▸ **YOUR TASK**: Set down each record below precisely, skipping the pictures.

Recorded data:
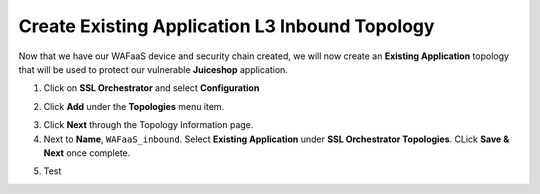 .. role:: red
.. role:: bred

Create Existing Application L3 Inbound Topology
================================================================================

Now that we have our WAFaaS device and security chain created, we will now create an **Existing Application** topology that will be used to protect our vulnerable **Juiceshop** application.

1. Click on **SSL Orchestrator** and select **Configuration**

|SSL-Orchestrator-Configuration|

2. Click **Add** under the **Topologies** menu item.

|add-topologies|

3. Click **Next** through the Topology Information page.

4. Next to **Name**,  ``WAFaaS_inbound``. Select **Existing Application** under **SSL Orchestrator Topologies**. CLick **Save & Next** once complete.

|Topology-Properties|

5. Test





.. |add-topologies| image:: ../images/add-topologies.png
   :alt: Under topologies, Click Add

.. |SSL-Orchestrator-Configuration| image:: ../images/SSL-Orchestrator-Configuration.png
   :alt: Go to SSL Orchestrator -> Configuration

.. |Topology-Properties| image:: ../images/Topology-Properties.png
   :alt: Adding Existing Application topology

.. |pencil| image:: ../images/pencil.png
   :width: 20px
   :height: 20px
   :alt: Pencil Icon

.. |egress-settings-deploy-ribbon| image:: ../images/egress-settings-deploy-ribbon.png
   :alt: Deploy Ribbon on Egress Settings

▸ **OUTPUT BELOW**:
 .. role:: red
.. role:: bred

Create Existing Application L3 Inbound Topology
================================================================================

Now that we have our WAFaaS device and security chain created, we will now create an **Existing Application** topology that will be used to protect our vulnerable **Juiceshop** application.

1. Click on **SSL Orchestrator** and select **Configuration**

|SSL-Orchestrator-Configuration|

2. Click **Add** under the **Topologies** menu item.

|add-topologies|

3. Click **Next** through the Topology Information page.

4. Next to **Name**,  ``WAFaaS_inbound``. Select **Existing Application** under **SSL Orchestrator Topologies**. CLick **Save & Next** once complete.

|Topology-Properties|

5. Test





.. |add-topologies| image:: ../images/add-topologies.png
   :alt: Under topologies, Click Add

.. |SSL-Orchestrator-Configuration| image:: ../images/SSL-Orchestrator-Configuration.png
   :alt: Go to SSL Orchestrator -> Configuration

.. |Topology-Properties| image:: ../images/Topology-Properties.png
   :alt: Adding Existing Application topology

.. |pencil| image:: ../images/pencil.png
   :width: 20px
   :height: 20px
   :alt: Pencil Icon

.. |egress-settings-deploy-ribbon| image:: ../images/egress-settings-deploy-ribbon.png
   :alt: Deploy Ribbon on Egress Settings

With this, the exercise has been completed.